Nadia Hijab, senior fellow at the Washington-based Institute for Palestine Studies, told IPS that D’Escoto’s comments are a reminder of the reality on the ground, and “a valiant attempt to hold the international community responsible for its posturing on the Israeli occupation of Palestinian land and siege of Gaza.”
She said D’Escoto’s “remarkable statement” carries more resonance given the silence of world powers.
“And his tenure still has nine months to go,” said Hijab, of D’Escoto’s stint as Assembly president, which expires in September 2009.
Addressing the Assembly last week, D’Escoto pointed out that it has been 60 years since some 800,000 Palestinians were driven out of their homes and property, becoming refugees and an uprooted and marginalized people.
The General Assembly, 61 years ago this month, adopted a historic resolution (181) calling for the creation of a Jewish State and an Arab State, he said.
“The State of Israel, founded a year later in 1948, celebrates 60 years of its existence.” D’Escoto said, “Shamefully, there is still no Palestinian State to celebrate.”
The New York-based Jewish Council for Public Affairs (JCPA) condemned the General Assembly for commemorating Palestine Solidarity Day and “deplored” D’Escoto’s remarks which “compared Israel’s policies in the Palestinian territories to South Africa’s apartheid policies.”
JCPA Chair Andrea Weinstein said: “It is terribly sad that the members of the General Assembly find it necessary to spend two days participating in programs criticizing a member states’ existence.”
It is even more “abhorrent,” Weinstein said, that the Assembly’s current president would seek to de-legitimize Israel by comparing its policies to those of apartheid South Africa.
Israeli Ambassador Gabriela Shalev responded by calling D’Escoto an “Israeli hater”.

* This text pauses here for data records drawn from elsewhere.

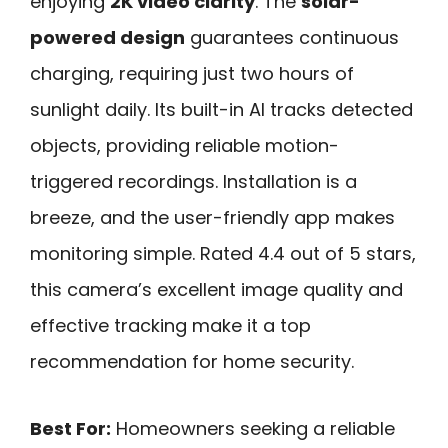
enjoying
2K video clarity
. The
solar-
powered design
guarantees continuous
charging, requiring just two hours of
sunlight daily. Its built-in AI tracks detected
objects, providing reliable motion-
triggered recordings. Installation is a
breeze, and the user-friendly app makes
monitoring simple. Rated 4.4 out of 5 stars,
this camera’s excellent image quality and
effective tracking make it a top
recommendation for home security.
Best For:
Homeowners seeking a reliable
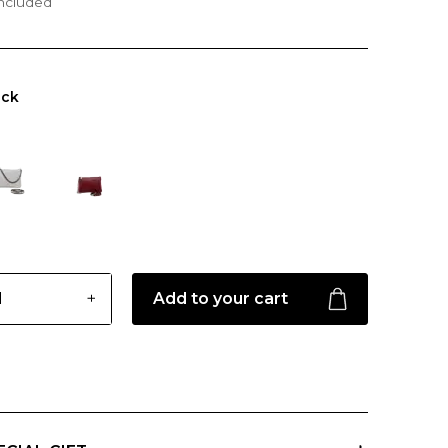
included
ack
Add to your cart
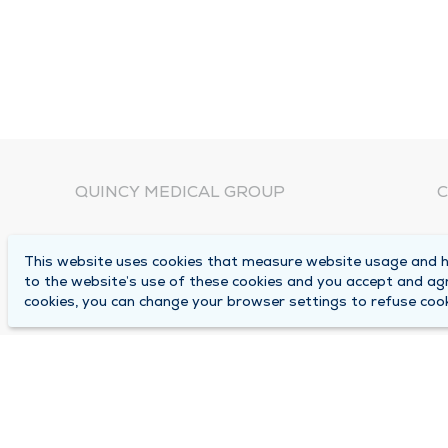
QUINCY MEDICAL GROUP
C
About Us
N
This website uses cookies that measure website usage and he
C
Locations
to the website’s use of these cookies and you accept and ag
1
cookies, you can change your browser settings to refuse cook
Careers
Q
Media Center
M
Medical Records Request
B
Contact Us
A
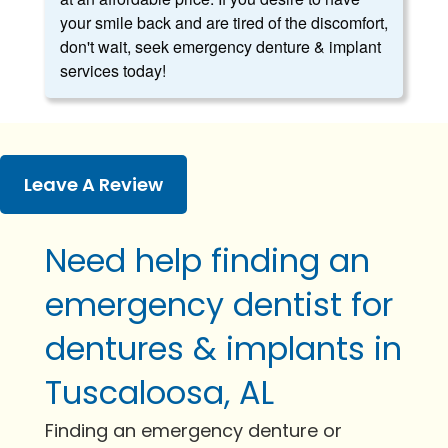
your smile back and are tired of the discomfort,
don't wait, seek emergency denture & implant
services today!
Leave A Review
Need help finding an
emergency dentist for
dentures & implants in
Tuscaloosa, AL
Finding an emergency denture or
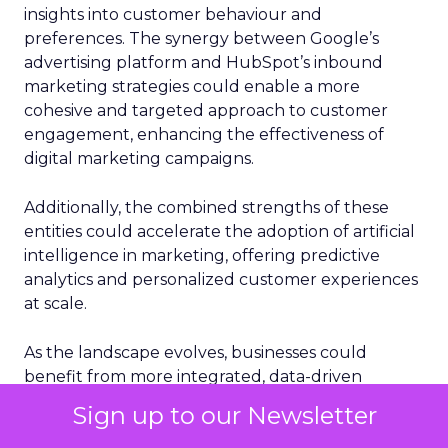
insights into customer behaviour and
preferences. The synergy between Google’s
advertising platform and HubSpot’s inbound
marketing strategies could enable a more
cohesive and targeted approach to customer
engagement, enhancing the effectiveness of
digital marketing campaigns.
Additionally, the combined strengths of these
entities could accelerate the adoption of artificial
intelligence in marketing, offering predictive
analytics and personalized customer experiences
at scale.
As the landscape evolves, businesses could
benefit from more integrated, data-driven
marketing solutions, potentially setting new
Sign up to our Newsletter
standards for customer acquisition and retention.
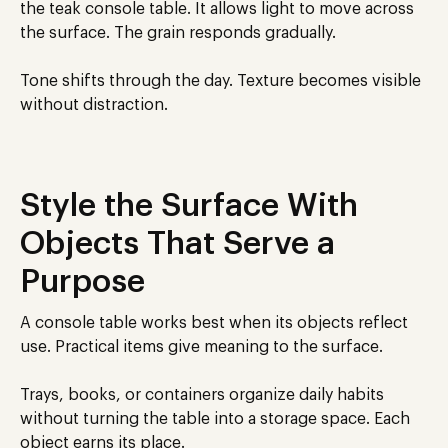
the teak console table. It allows light to move across
the surface. The grain responds gradually.
Tone shifts through the day. Texture becomes visible
without distraction.
Style the Surface With
Objects That Serve a
Purpose
A console table works best when its objects reflect
use. Practical items give meaning to the surface.
Trays, books, or containers organize daily habits
without turning the table into a storage space. Each
object earns its place.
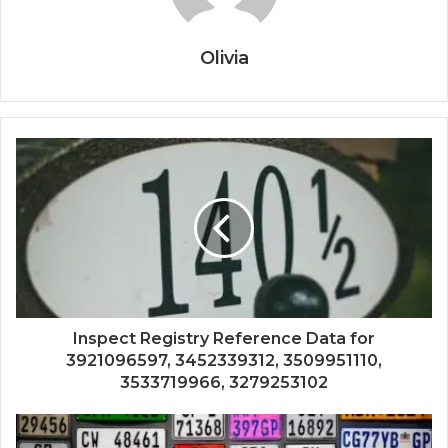
Olivia
Inspect Registry Reference Data for
3921096597, 3452339312, 3509951110,
3533719966, 3279253102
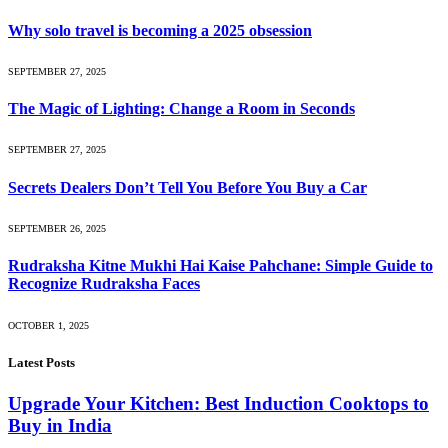
Why solo travel is becoming a 2025 obsession
SEPTEMBER 27, 2025
The Magic of Lighting: Change a Room in Seconds
SEPTEMBER 27, 2025
Secrets Dealers Don’t Tell You Before You Buy a Car
SEPTEMBER 26, 2025
Rudraksha Kitne Mukhi Hai Kaise Pahchane: Simple Guide to
Recognize Rudraksha Faces
OCTOBER 1, 2025
Latest Posts
Upgrade Your Kitchen: Best Induction Cooktops to
Buy in India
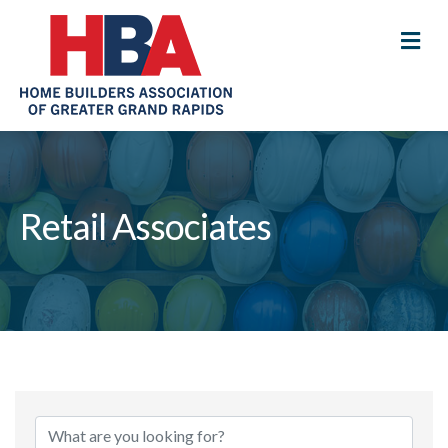
M
Retail Associates
{Directory Results}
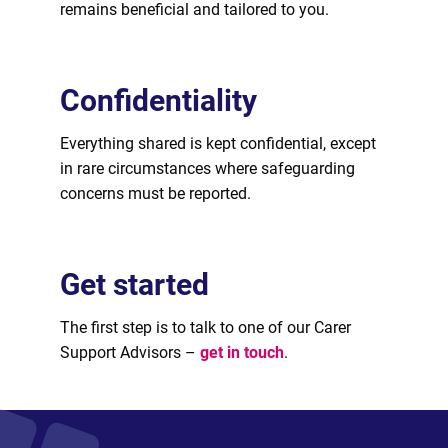
remains beneficial and tailored to you.
Confidentiality
Everything shared is kept confidential, except
in rare circumstances where safeguarding
concerns must be reported.
Get started
The first step is to talk to one of our Carer
Support Advisors –
get in touch
.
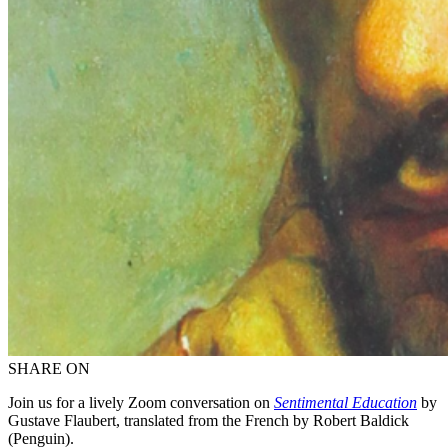
SHARE ON
Join us for a lively Zoom conversation on
Sentimental Education
by
Gustave Flaubert, translated from the French by Robert Baldick
(Penguin).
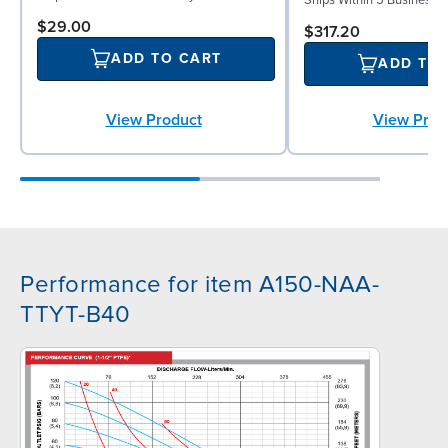
$29.00
$317.20
ADD TO CART
ADD TO
View Product
View Prod
Performance for item A150-NAA-
TTYT-B40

Stephen Zunes, professor of Politics and International Studies at the University of San Francisco, told IPS: “As most of us who have actually visited the West Bank in recent years can testify, it really is an apartheid-like situation, with Jewish-only settlements connected by Jewish-only roads with Arabs allowed in only for menial labor while their communities — divided by hundreds of Israeli checkpoints — languish in increasing poverty and deprivation.”
Secretary-General Ban Ki-moon diplomatically distanced himself from D’Escoto’s statement.
Asked for a response, his spokeswoman told reporters: “The Secretary-General cannot comment on a statement by the president of the General Assembly. The statement is his own.”
The U.S.-born D’Escoto was ordained a priest of the Maryknoll Missionaries in the early 1960s. He graduated from the School of Journalism at Columbia University in New York, served as the foreign minister of Nicaragua and is currently a senior adviser on foreign affairs to the left-leaning Nicaraguan President Daniel Ortega Saavedra.
The Assembly president ranks higher than the secretary-general in the U.N. totem pole.
At international conferences, it’s the elected president of the General Assembly, not the secretary-general, who represents the U.N.’s 192 member states.